Van Peebles is best remembered for the commercial success of Sweetback, which demonstrated that movies by Black people featuring Black characters who could (in Van Peebles’s words) “go through a whole movie without having to kiss ass” were financially viable. Hollywood kept learning that lesson, although in time it forgot the cynicism that Van Peebles brought from abroad. In 2018, Jamil Smith heralded the film Black Panther by saying it “prove[s] to Hollywood that African-American narratives have the power to generate profits from all audiences.” (I detect in the corporate box-office triumphalism a touch of the boardroom diction of Van Peebles’s Devil: “The new system is an outstanding success … A major breakthrough, gentlemen.”) In addition to being less commercial, Van Peebles’s work was simply deeper. Its fantasy attempted not to escape reality (Black Panther is pure escape, and useless as a guide to race in America) but to illuminate it, tragedy and all. The True American does that.

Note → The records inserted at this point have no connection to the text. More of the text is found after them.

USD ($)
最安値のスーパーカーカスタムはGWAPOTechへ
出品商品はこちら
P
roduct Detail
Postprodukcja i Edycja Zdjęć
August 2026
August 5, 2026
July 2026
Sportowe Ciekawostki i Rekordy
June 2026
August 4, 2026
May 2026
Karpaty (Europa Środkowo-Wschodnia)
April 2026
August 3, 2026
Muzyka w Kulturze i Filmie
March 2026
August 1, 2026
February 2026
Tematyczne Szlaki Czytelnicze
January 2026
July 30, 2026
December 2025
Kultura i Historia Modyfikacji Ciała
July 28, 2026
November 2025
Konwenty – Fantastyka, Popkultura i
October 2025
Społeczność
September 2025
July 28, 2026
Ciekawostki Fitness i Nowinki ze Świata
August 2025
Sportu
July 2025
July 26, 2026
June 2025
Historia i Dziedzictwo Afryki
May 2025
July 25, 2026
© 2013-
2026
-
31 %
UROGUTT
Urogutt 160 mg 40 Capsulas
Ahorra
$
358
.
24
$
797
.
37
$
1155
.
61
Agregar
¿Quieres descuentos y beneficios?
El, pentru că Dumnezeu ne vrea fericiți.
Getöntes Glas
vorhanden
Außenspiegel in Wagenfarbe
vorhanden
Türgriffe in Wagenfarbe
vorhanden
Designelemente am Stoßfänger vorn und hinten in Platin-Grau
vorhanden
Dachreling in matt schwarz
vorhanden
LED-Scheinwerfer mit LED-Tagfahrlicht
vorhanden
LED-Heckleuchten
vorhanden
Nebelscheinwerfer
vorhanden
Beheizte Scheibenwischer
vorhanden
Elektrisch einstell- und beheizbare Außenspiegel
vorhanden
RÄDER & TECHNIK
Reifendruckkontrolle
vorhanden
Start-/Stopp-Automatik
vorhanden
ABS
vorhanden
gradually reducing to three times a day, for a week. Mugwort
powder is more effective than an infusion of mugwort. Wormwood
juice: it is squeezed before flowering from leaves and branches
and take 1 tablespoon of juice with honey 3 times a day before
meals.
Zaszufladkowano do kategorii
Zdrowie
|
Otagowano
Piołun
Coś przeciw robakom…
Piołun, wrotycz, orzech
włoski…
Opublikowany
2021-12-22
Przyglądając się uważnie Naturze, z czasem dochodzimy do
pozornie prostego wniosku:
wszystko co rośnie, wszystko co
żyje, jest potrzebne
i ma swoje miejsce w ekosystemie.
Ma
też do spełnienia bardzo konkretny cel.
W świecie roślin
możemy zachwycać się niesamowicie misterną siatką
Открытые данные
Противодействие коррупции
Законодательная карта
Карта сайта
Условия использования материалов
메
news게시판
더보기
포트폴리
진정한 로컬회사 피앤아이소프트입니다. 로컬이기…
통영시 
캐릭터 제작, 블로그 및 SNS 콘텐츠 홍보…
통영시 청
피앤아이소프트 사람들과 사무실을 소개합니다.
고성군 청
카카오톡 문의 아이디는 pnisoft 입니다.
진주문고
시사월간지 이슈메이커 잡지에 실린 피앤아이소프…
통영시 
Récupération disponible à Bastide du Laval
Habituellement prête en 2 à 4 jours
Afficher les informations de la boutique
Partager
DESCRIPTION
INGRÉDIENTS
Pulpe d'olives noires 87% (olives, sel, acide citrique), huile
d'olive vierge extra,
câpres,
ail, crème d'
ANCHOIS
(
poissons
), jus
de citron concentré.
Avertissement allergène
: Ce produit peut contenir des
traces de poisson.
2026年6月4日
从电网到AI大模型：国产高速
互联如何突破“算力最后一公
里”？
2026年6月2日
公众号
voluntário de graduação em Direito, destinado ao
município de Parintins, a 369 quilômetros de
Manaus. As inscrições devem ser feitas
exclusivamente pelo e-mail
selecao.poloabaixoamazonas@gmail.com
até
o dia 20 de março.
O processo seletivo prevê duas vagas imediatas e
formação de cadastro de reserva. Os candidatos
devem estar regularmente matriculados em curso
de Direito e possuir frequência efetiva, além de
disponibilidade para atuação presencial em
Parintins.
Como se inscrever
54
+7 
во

My late friend and mentor Ulric S. Haynes, who grew up Black in New York during the same years when Van Peebles grew up Black in Chicago, sometimes lamented the difficulty of persuading Black students to go overseas, as he and Van Peebles did, almost as soon as they were able. (Haynes became a diplomat and was at one point such a personification of “radical chic” that he appears in the Tom Wolfe essay that coined the phrase.) Travel offers inherent rewards. But for members of a beleaguered minority, those rewards can be doubly rich. It is hard to get perspective on your surroundings when your face is being ground into the dirt, or as Van Peebles might have put it, when the Man’s foot is stuck in your ass. Frederick Douglass and James Baldwin would not have been the same without their time in the British Isles, France, Turkey, and Switzerland.

Van Peebles’s career shows again that exile can be such a potent tool to exercise the imagination and rescue it upon return from the false idol of escapism. One way to continue Van Peebles’s legacy is to pick up a camera. Another is to get a passport.